Construction Industry Braces for Tariff Consequences
Faced with a possible trade war erupting from a barrage of threats and counterthreats exchanged between the U.S. and China over tariff impositions, construction economists and equipment manufacturer representatives say the industry is growing increasingly edgy about the gathering unknowns and potential financial impacts on operations.
The industry is looking at a time of "intense uncertainty," says Dennis Slater, president of the Association of Equipment Manufacturers (AEM). "Imposing U.S. and Chinese tariffs on construction and agricultural goods will cause economic damage to both consumers and producers in the world's two largest economies."
The concerns began rising last month in response to the Trump Administration's announced plan to impose global tariffs on steel and aluminum imports, which was then followed by a Chinese response threatening tariffs of its own that would tax $50 billion worth of U.S. goods, including soybeans, fruit and automobiles. President Trump then retaliated with a counterthreat of an additional $150 billion worth of tariffs on Chinese exports. While both sides recently appear to have softened their stances, with negotiations proceeding in secrecy, few are predicting how the trade tussle will end.
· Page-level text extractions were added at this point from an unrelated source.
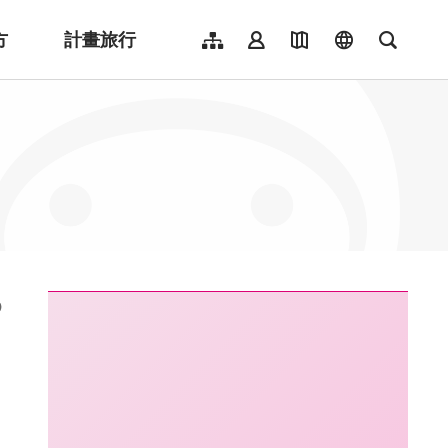
方
計畫旅行
網站導覽
會員登入
地圖導覽
language
全文檢
English
日本語
한국어
簡體中文
Indonesia
ไทย
Người việt nam
:::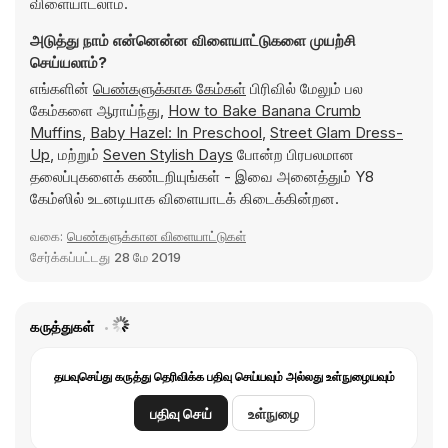
விளையாடலாம்.
அடுத்து நாம் என்னென்ன விளையாட்டுகளை முயற்சி
செய்யலாம்?
எங்களின்
பெண்களுக்காக கேம்கள்
பிரிவில் மேலும் பல
கேம்களை ஆராய்ந்து,
How to Bake Banana Crumb
Muffins
,
Baby Hazel: In Preschool
,
Street Glam Dress-
Up
, மற்றும்
Seven Stylish Days
போன்ற பிரபலமான
தலைப்புகளைக் கண்டறியுங்கள் - இவை அனைத்தும் Y8
கேம்ஸில் உடனடியாக விளையாடக் கிடைக்கின்றன.
வகை:
பெண்களுக்கான விளையாட்டுகள்
சேர்க்கப்பட்டது
28 மே 2019
கருத்துகள்
தயவுசெய்து கருத்து தெரிவிக்க பதிவு செய்யவும் அல்லது உள்நுழையவும்
பதிவு செய்
உள்நுழை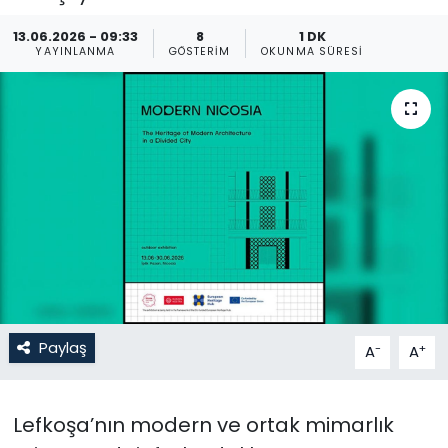
Gündem
13.06.2026 - 09:33
8
1 DK
YAYINLANMA
GÖSTERIM
OKUNMA SÜRESI
KKTC
KKTC YEREL SEÇİM 2018
Kültür Sanat
Magazin
Moda
Nöbetçi Eczaneler
Paylaş
-
+
A
A
Otomobil Dünyası
Lefkoşa’nın modern ve ortak mimarlık
Politika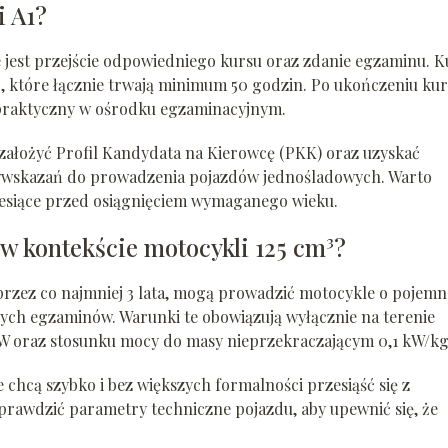
i A1?
e jest przejście odpowiedniego kursu oraz zdanie egzaminu. K
ej, które łącznie trwają minimum 50 godzin. Po ukończeniu kur
praktyczny w ośrodku egzaminacyjnym.
założyć Profil Kandydata na Kierowcę (PKK) oraz uzyskać
ciwwskazań do prowadzenia pojazdów jednośladowych. Warto
miesiące przed osiągnięciem wymaganego wieku.
 w kontekście motocykli 125 cm³?
 przez co najmniej 3 lata, mogą prowadzić motocykle o pojemn
ych egzaminów. Warunki te obowiązują wyłącznie na terenie
 kW oraz stosunku mocy do masy nieprzekraczającym 0,1 kW/kg
 chcą szybko i bez większych formalności przesiąść się z
rawdzić parametry techniczne pojazdu, aby upewnić się, że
Alex Carrick, chief economist at ConstructConnect, weighs the impacts on steel suppliers versus buyers. "Primary steel producers may be OK with the impediments being raised to ward off foreign competition, but for the whole economy there are more nuanced implications to consider," he says. "For firms in the construction sector acting as buyers, the new steel tariffs raise concerns about supply availability and cost escalation. Profit margins under fixed-price contracts for work that is currently underway will be squeezed or eliminated."
As the industry tries to imagine how to mitigate for potential economic consequences, AEM's Slater plans to meet with federal trade officials to warn of the potential consequences of unilateral actions as well as the cost of uncertainty, particularly in rural areas of the country. "If the U.S. wants to challenge China's unfair trading practices, it must work in a constructive manner with other countries also negatively impacted. Acting unilaterally in the global economy only undermines our ability to obtain positive change."